Physicist Mikhail Lukin on superposition principle, secure transmission of information, and quantum computer
What is quantum superposition and how can it be applied in practice? Why are quantum networks protected from information theft? Professor of Physics at Harvard University, Mikhail Lukin, speaks on applications of quantum mechanical devices.
While scientists still try to push the frontiers of understanding sub-atomic particles and uncover new underlying laws of physics, I would say that understanding matter at the atomic scale is mostly completed. So what scientists and engineers are now trying to do is take advantage of this knowledge and not only describe and understand the matter on the atomic scale, but also try to control, engineer and apply it to realize new devices and new applications.

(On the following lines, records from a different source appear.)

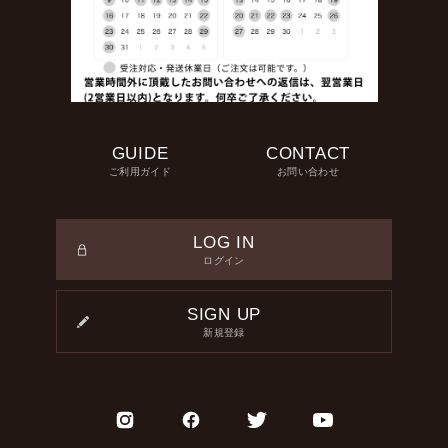
GUIDE
CONTACT
ご利用ガイド
お問い合わせ
LOG IN
ログイン
SIGN UP
新規登録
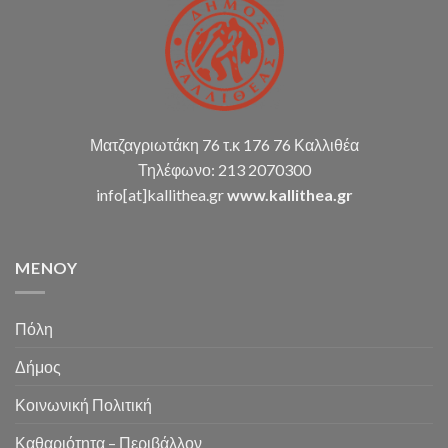
κ.α.)
Ματζαγριωτάκη 76 τ.κ 176 76 Καλλιθέα
Τηλέφωνο: 213 2070300
info[at]kallithea.gr
www.kallithea.gr
MENOY
Πόλη
Δήμος
Κοινωνική Πολιτική
Καθαριότητα – Περιβάλλον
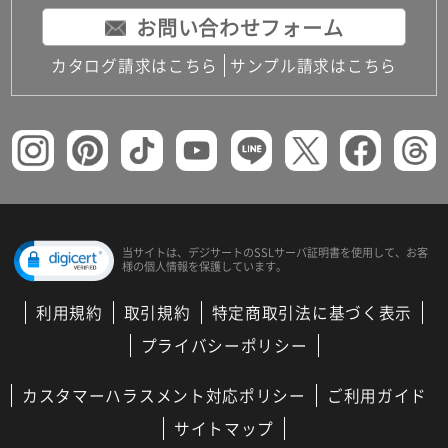
お問い合わせフォーム
カタログ請求はこちら
サンプル請求はこちら
当サイトは、デジサートの
SSLサーバ証明書を使用して、
お客
様の個人情報を保護しています。
利用規約
取引規約
特定商取引法に基づく表示
プライバシーポリシー
カスタマーハラスメント対応ポリシー
ご利用ガイド
サイトマップ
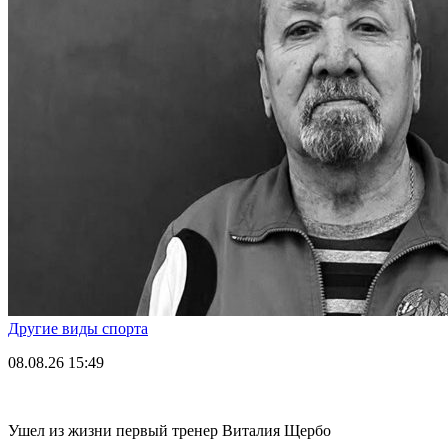
Другие виды спорта
08.08.26
15:49
Ушел из жизни первый тренер Виталия Щербо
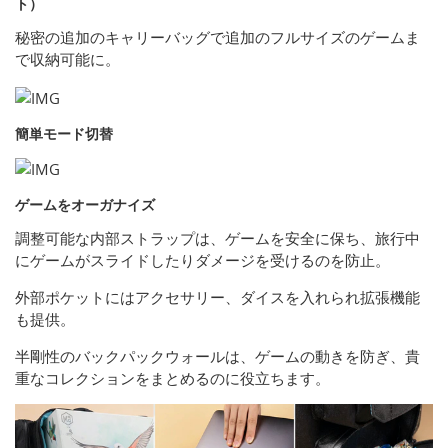
ト）
秘密の追加のキャリーバッグで追加のフルサイズのゲームま
で収納可能に。
簡単モード切替
ゲームをオーガナイズ
調整可能な内部ストラップは、ゲームを安全に保ち、旅行中
にゲームがスライドしたりダメージを受けるのを防止。
外部ポケットにはアクセサリー、ダイスを入れられ拡張機能
も提供。
半剛性のバックパックウォールは、ゲームの動きを防ぎ、貴
重なコレクションをまとめるのに役立ちます。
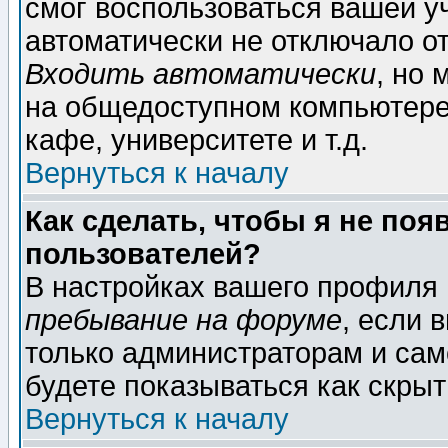
смог воспользоваться вашей уч
автоматически не отключало о
Входить автоматически
, но
на общедоступном компьютере,
кафе, университете и т.д.
Вернуться к началу
Как сделать, чтобы я не поя
пользователей?
В настройках вашего профиля
пребывание на форуме
, если 
только администраторам и сам
будете показываться как скрыт
Вернуться к началу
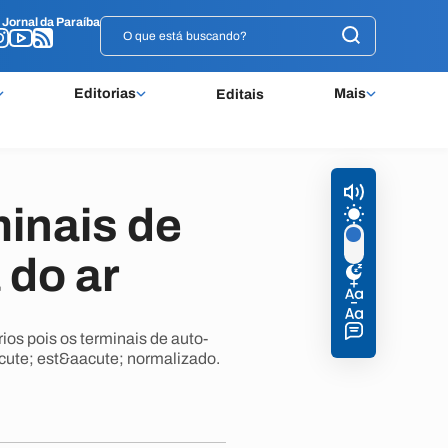
o
o
Jornal da Paraíba
Jornal da Paraíba
Editorias
Mais
Editais
minais de
 do ar
os pois os terminais de auto-
cute; est&aacute; normalizado.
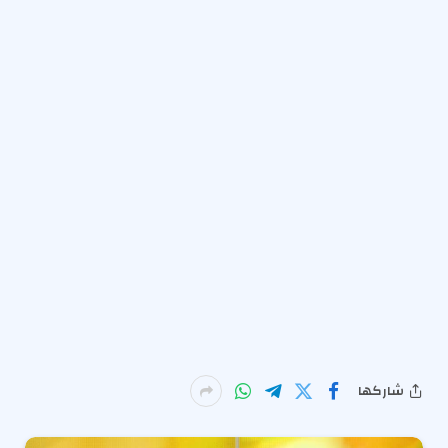
شاركها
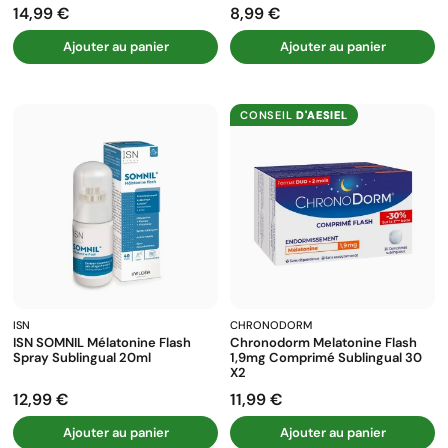
14,99 €
8,99 €
Prix
Prix
Ajouter au panier
Ajouter au panier
CONSEIL
D'AESIEL
ISN
CHRONODORM
ISN SOMNIL Mélatonine Flash
Chronodorm Melatonine Flash
Spray Sublingual 20ml
1,9mg Comprimé Sublingual 30
X2
12,99 €
11,99 €
Prix
Prix
Ajouter au panier
Ajouter au panier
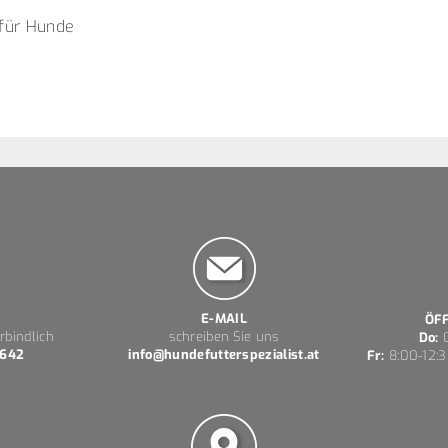
 für Hunde
E-MAIL
ÖF
rbindlich
schreiben Sie uns
Do:
0
 642
info@hundefutterspezialist.at
Fr:
8:00-12:3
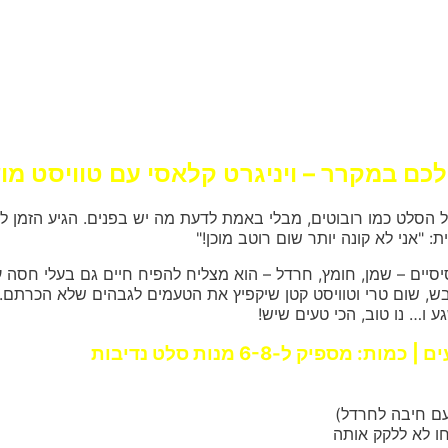
לכם במקרר – ויניגרט קלאסי עם טוויסט מ
 הסלט כמו רובוטים, מבלי באמת לדעת מה יש בפנים. הגיע הזמן לשנ
: "אני לא קונה יותר שום רוטב מוכן!"
יסיים – שמן, חומץ, חרדל – הוא מצליח להפיח חיים גם בעלי חסה 
בש, שום טרי וטוויסט קטן שיקפיץ את הטעמים לגבהים שלא הכרתם.
 ו… נו טוב, הכי טעים שיש!
ו לא ללקק אותה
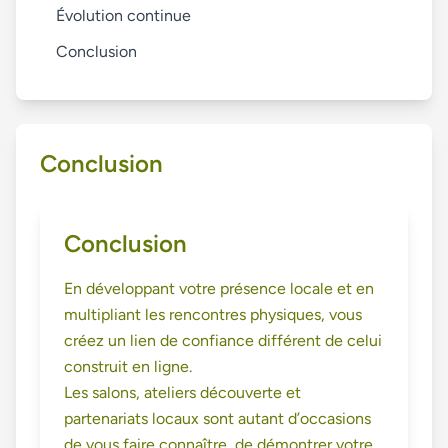
Évolution continue
Conclusion
Conclusion
Conclusion
En développant votre présence locale et en
multipliant les rencontres physiques, vous
créez un lien de confiance différent de celui
construit en ligne.
Les salons, ateliers découverte et
partenariats locaux sont autant d’occasions
de vous faire connaître, de démontrer votre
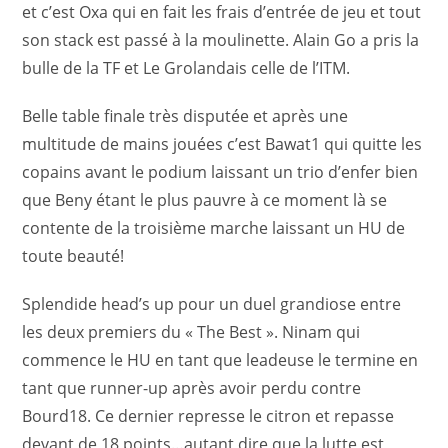
et c’est Oxa qui en fait les frais d’entrée de jeu et tout
son stack est passé à la moulinette. Alain Go a pris la
bulle de la TF et Le Grolandais celle de l’ITM.
Belle table finale très disputée et après une
multitude de mains jouées c’est Bawat1 qui quitte les
copains avant le podium laissant un trio d’enfer bien
que Beny étant le plus pauvre à ce moment là se
contente de la troisième marche laissant un HU de
toute beauté!
Splendide head’s up pour un duel grandiose entre
les deux premiers du « The Best ». Ninam qui
commence le HU en tant que leadeuse le termine en
tant que runner-up après avoir perdu contre
Bourd18. Ce dernier represse le citron et repasse
devant de 18 points…autant dire que la lutte est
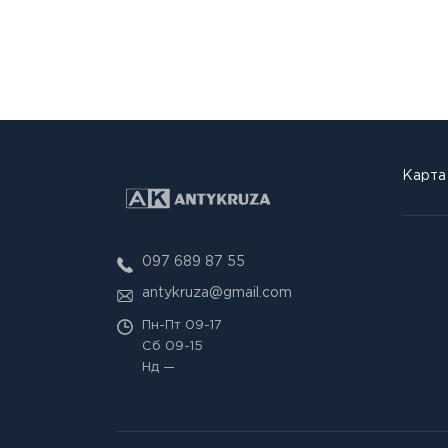
Карта
097 689 87 55
antykruza@gmail.com
Пн-Пт
09-17
Сб
09-15
Нд
—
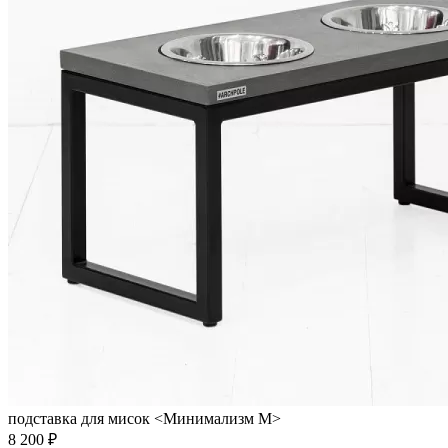
подставка для мисок <Минимализм M>
8 200 ₽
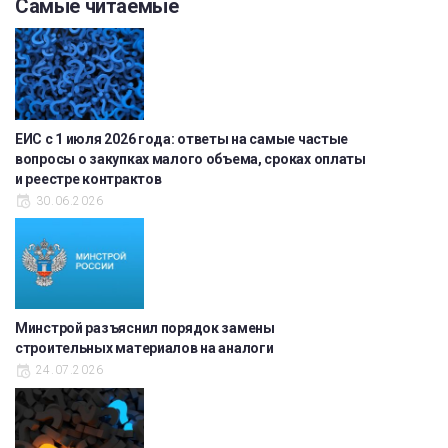
Самые читаемые
ЕИС с 1 июля 2026 года: ответы на самые частые
вопросы о закупках малого объема, сроках оплаты
и реестре контрактов
30.06.2026
Минстрой разъяснил порядок замены
строительных материалов на аналоги
24.07.2026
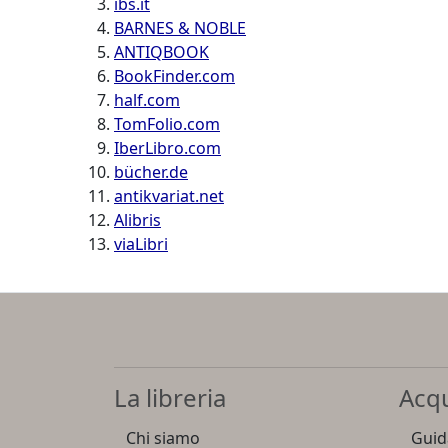
ibs.it
BARNES & NOBLE
ANTIQBOOK
BookFinder.com
half.com
TomFolio.com
IberLibro.com
bücher.de
antikvariat.net
Alibris
viaLibri
La libreria
Acqu
Chi siamo
Guida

The superposition principle is the basis for the new extremely active field of quantum science and engineering. Scientists are trying to implement these quantum superpositions on larger and larger scales, and not only to experiment with such systems, but also to use them for different applications. The applications that people are exploring form a very diverse set.
When a quantum computer performs its operation, in the process of its computation it creates states of matter which are extremely unique and unusual. One can take advantage of these kind of properties to basically design new types of quantum materials and quantum matter with properties which do not exist naturally. These states are extremely interesting and it’s actually extremely challenging to understand and quantify it, because they’re very unusual, they contain correlation, which are very difficult to measure using conventional techniques.